* [Problem details]: Copy out every record below exactly as written, but leave out any pictures.

Object state comparisons
******

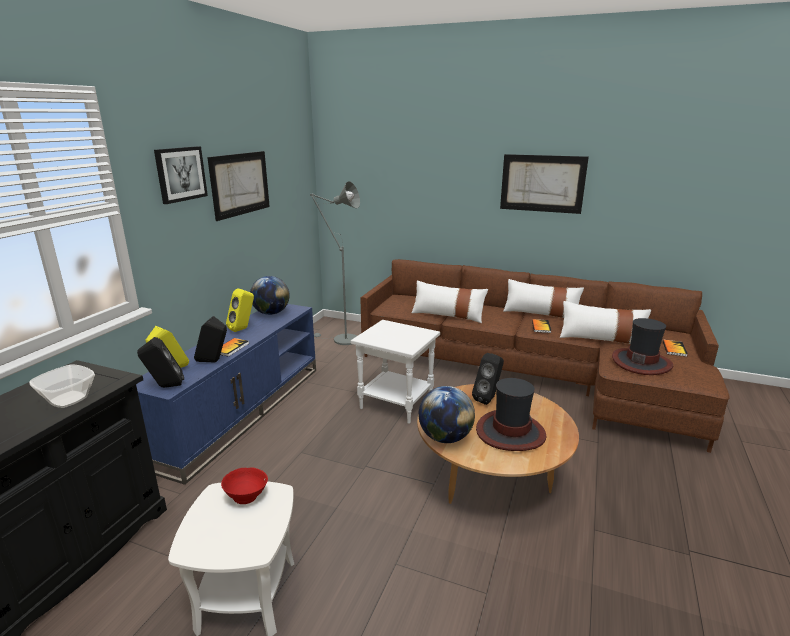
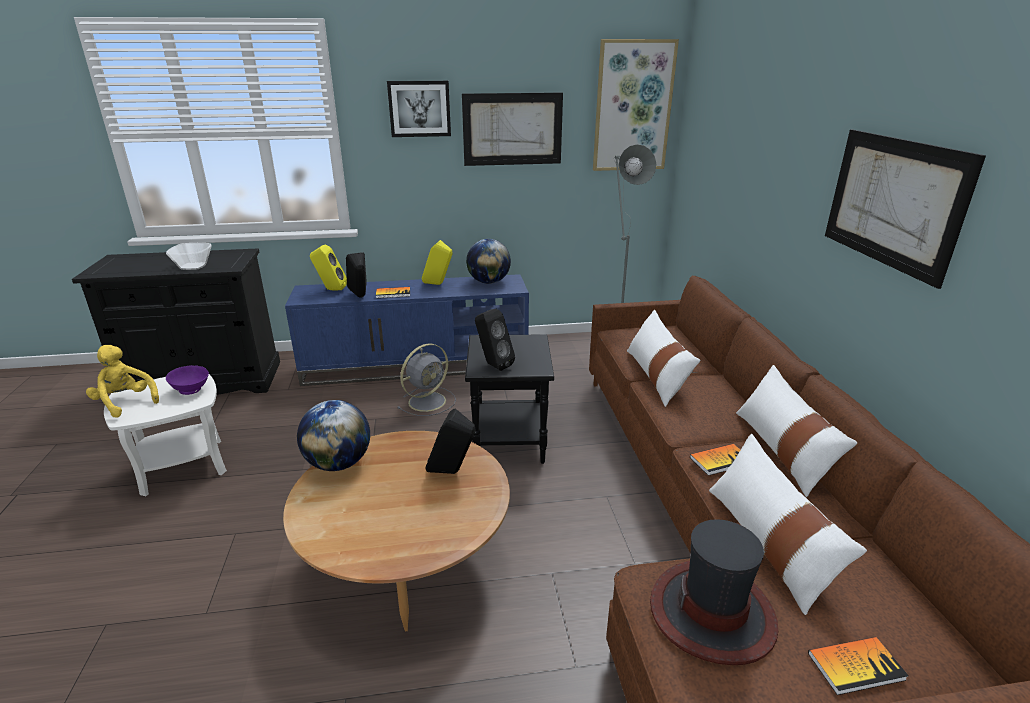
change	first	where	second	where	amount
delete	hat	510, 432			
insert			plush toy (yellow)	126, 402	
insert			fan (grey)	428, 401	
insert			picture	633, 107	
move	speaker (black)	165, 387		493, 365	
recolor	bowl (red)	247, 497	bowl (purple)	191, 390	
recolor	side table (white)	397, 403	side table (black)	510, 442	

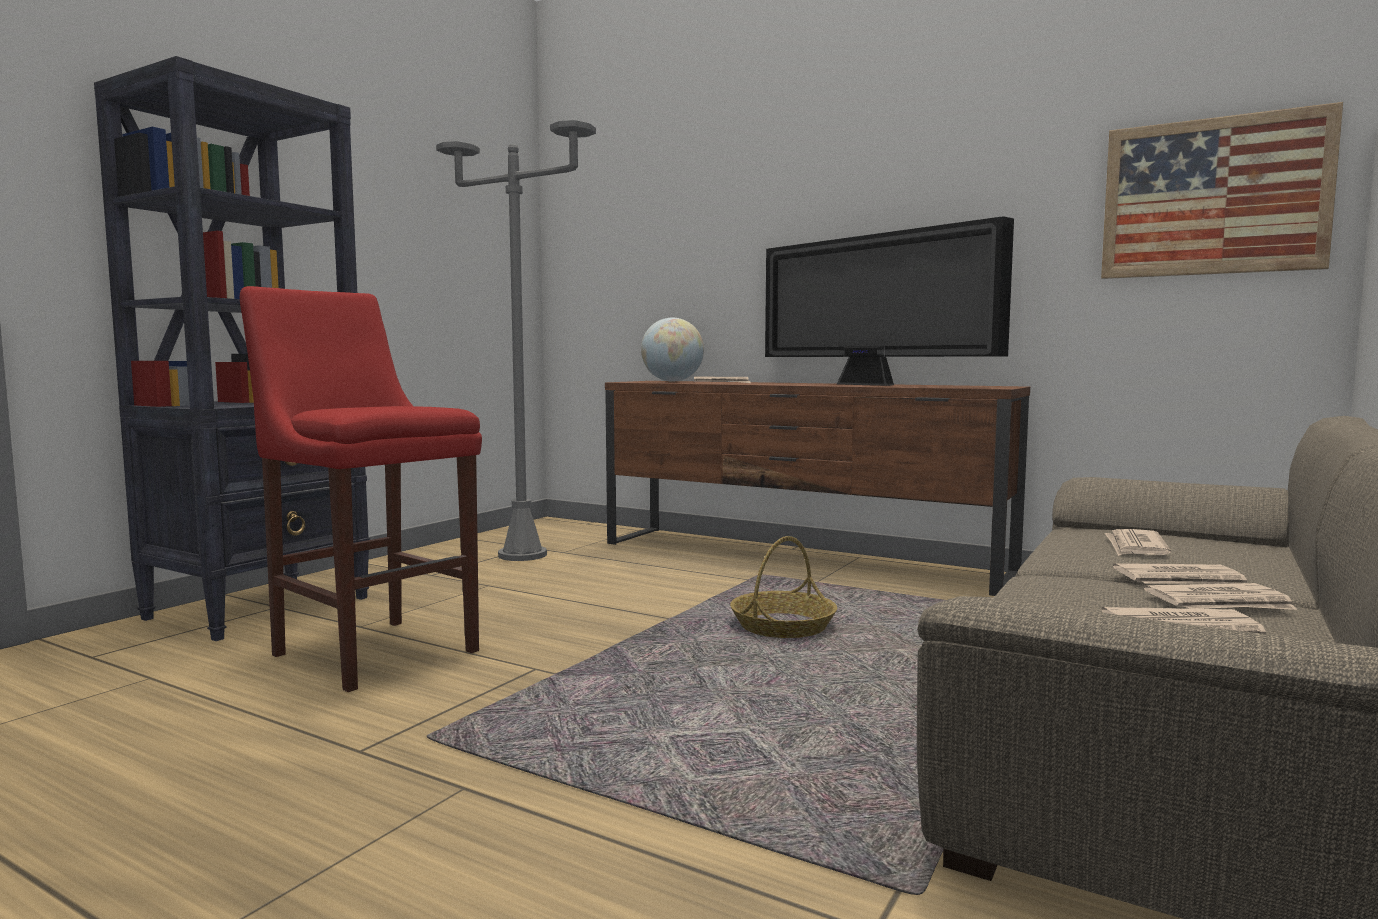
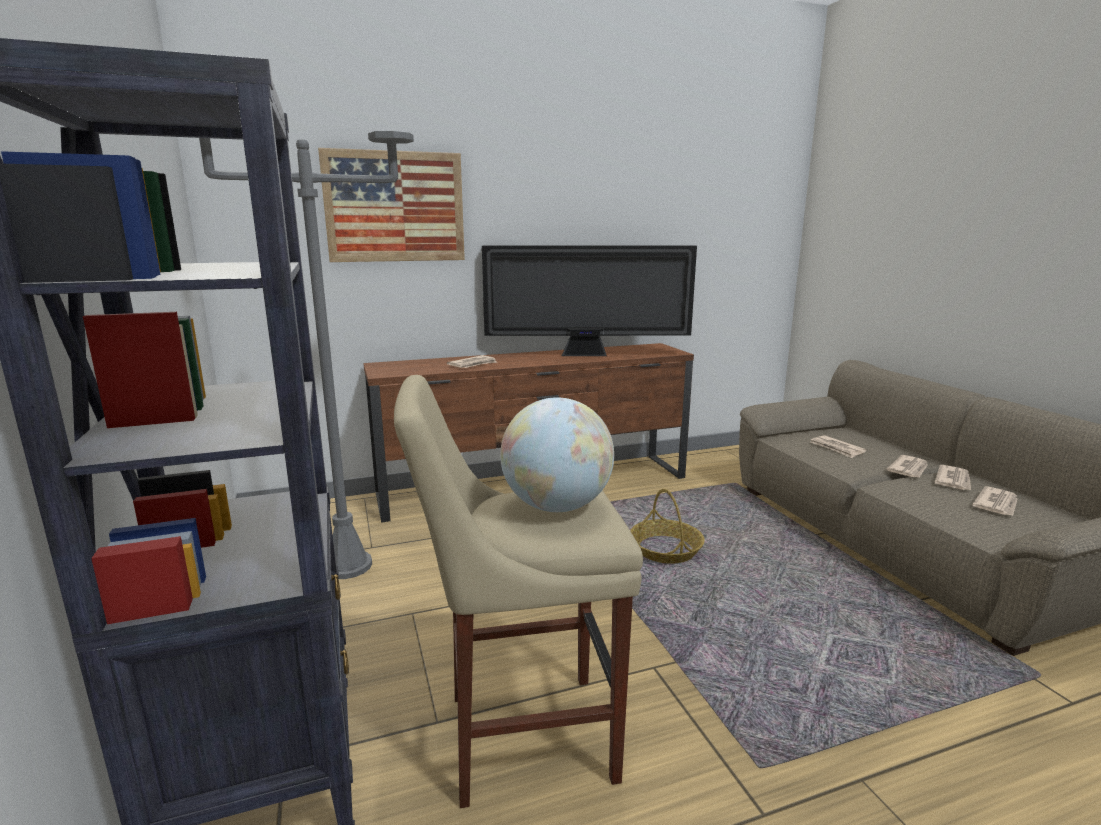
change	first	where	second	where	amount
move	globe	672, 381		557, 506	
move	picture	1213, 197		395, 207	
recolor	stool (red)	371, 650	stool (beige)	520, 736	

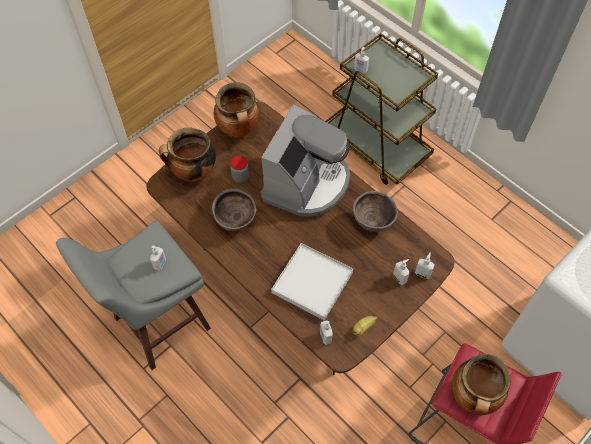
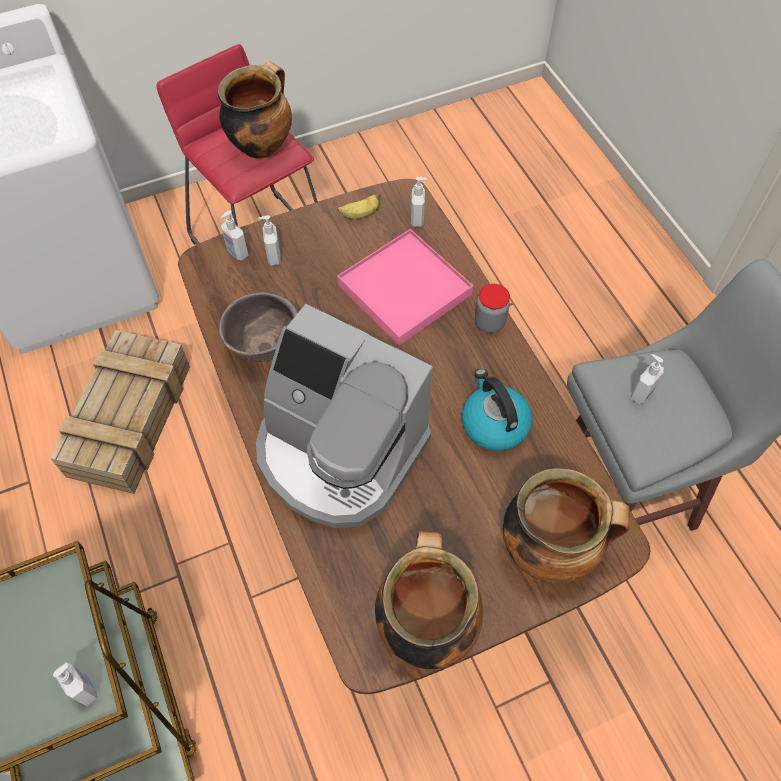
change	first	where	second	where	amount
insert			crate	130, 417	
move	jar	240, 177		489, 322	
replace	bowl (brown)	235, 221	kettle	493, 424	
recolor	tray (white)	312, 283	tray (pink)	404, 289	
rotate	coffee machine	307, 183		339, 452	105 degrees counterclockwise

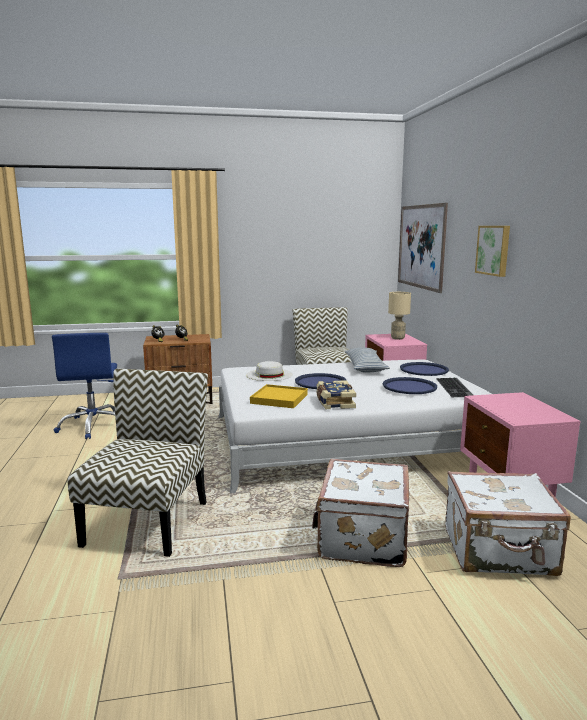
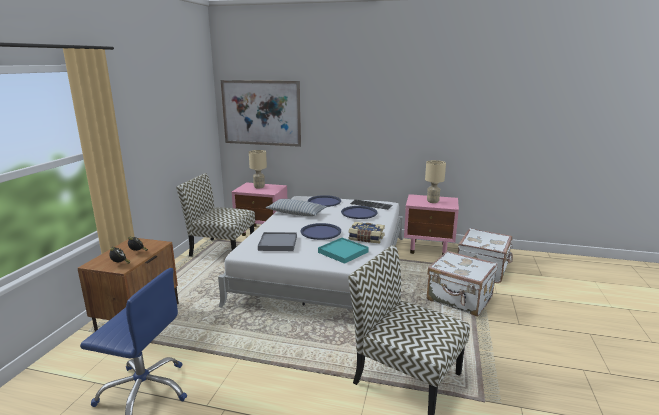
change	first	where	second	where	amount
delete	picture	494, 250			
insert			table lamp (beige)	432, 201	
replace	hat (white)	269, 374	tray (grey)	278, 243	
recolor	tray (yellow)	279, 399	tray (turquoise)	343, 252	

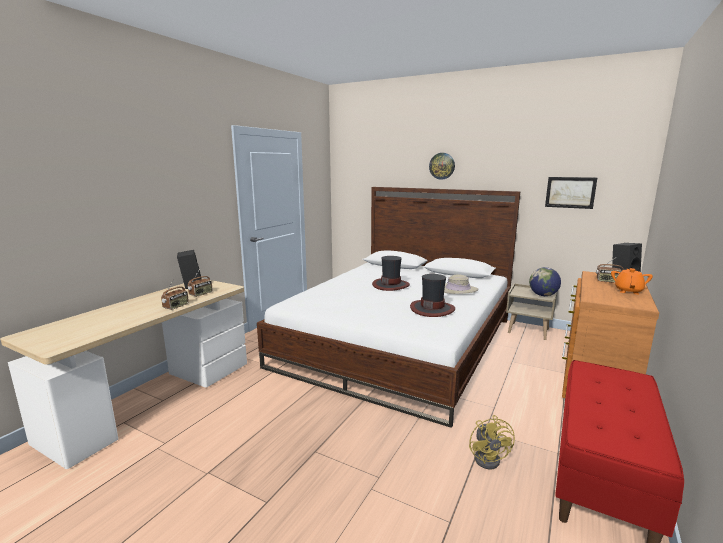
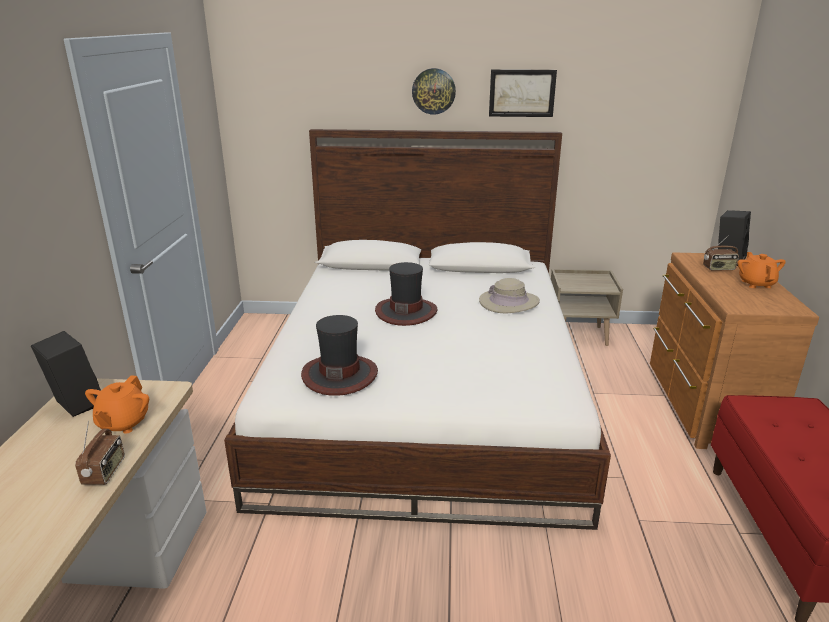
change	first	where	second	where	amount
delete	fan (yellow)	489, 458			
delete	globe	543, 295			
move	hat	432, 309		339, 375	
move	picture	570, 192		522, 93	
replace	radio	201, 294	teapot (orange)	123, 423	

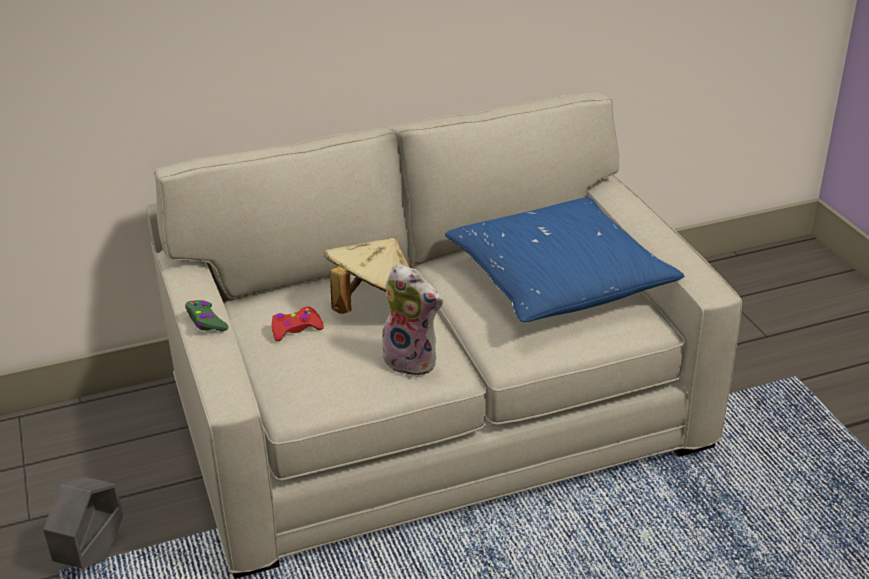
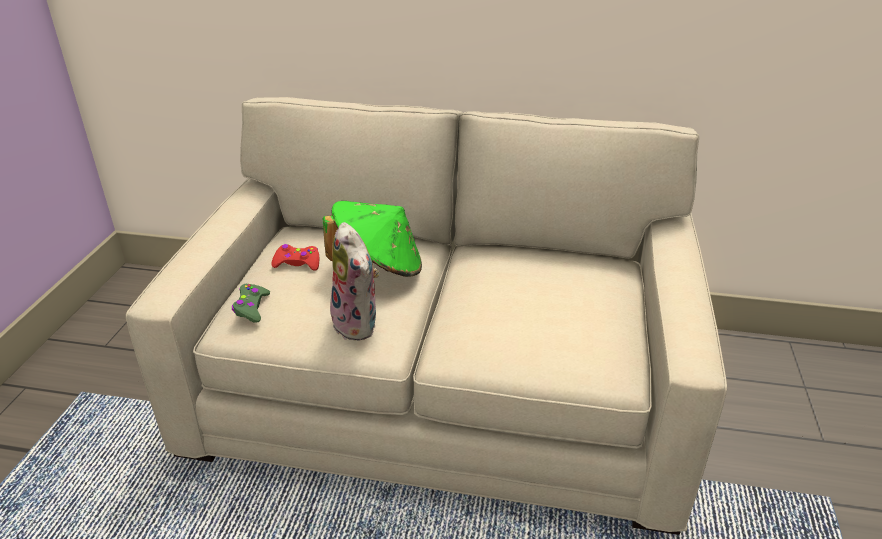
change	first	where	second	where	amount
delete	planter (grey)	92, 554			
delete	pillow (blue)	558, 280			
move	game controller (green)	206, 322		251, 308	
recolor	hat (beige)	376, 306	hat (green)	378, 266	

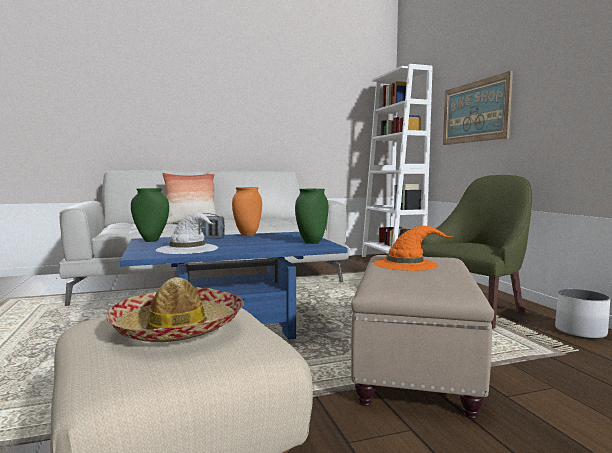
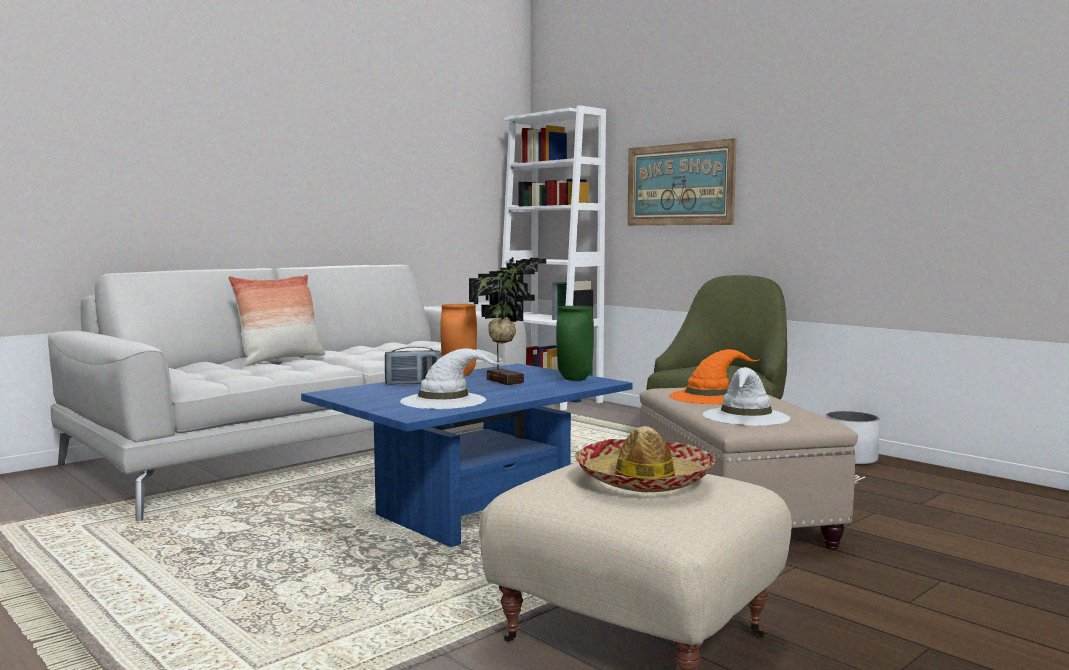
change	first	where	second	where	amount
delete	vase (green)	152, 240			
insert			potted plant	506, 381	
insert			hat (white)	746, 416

******

* [Your solution]:
change	first	where	second	where	amount
delete	hat	510, 432			
insert			plush toy (yellow)	126, 402	
insert			fan (grey)	428, 401	
insert			picture	633, 107	
move	speaker (black)	165, 387		493, 365	
recolor	bowl (red)	247, 497	bowl (purple)	191, 390	
recolor	side table (white)	397, 403	side table (black)	510, 442	

change	first	where	second	where	amount
move	globe	672, 381		557, 506	
move	picture	1213, 197		395, 207	
recolor	stool (red)	371, 650	stool (beige)	520, 736	

change	first	where	second	where	amount
insert			crate	130, 417	
move	jar	240, 177		489, 322	
replace	bowl (brown)	235, 221	kettle	493, 424	
recolor	tray (white)	312, 283	tray (pink)	404, 289	
rotate	coffee machine	307, 183		339, 452	105 degrees counterclockwise

change	first	where	second	where	amount
delete	picture	494, 250			
insert			table lamp (beige)	432, 201	
replace	hat (white)	269, 374	tray (grey)	278, 243	
recolor	tray (yellow)	279, 399	tray (turquoise)	343, 252	

change	first	where	second	where	amount
delete	fan (yellow)	489, 458			
delete	globe	543, 295			
move	hat	432, 309		339, 375	
move	picture	570, 192		522, 93	
replace	radio	201, 294	teapot (orange)	123, 423	

change	first	where	second	where	amount
delete	planter (grey)	92, 554			
delete	pillow (blue)	558, 280			
move	game controller (green)	206, 322		251, 308	
recolor	hat (beige)	376, 306	hat (green)	378, 266	

change	first	where	second	where	amount
delete	vase (green)	152, 240			
insert			potted plant	506, 381	
insert			hat (white)	746, 416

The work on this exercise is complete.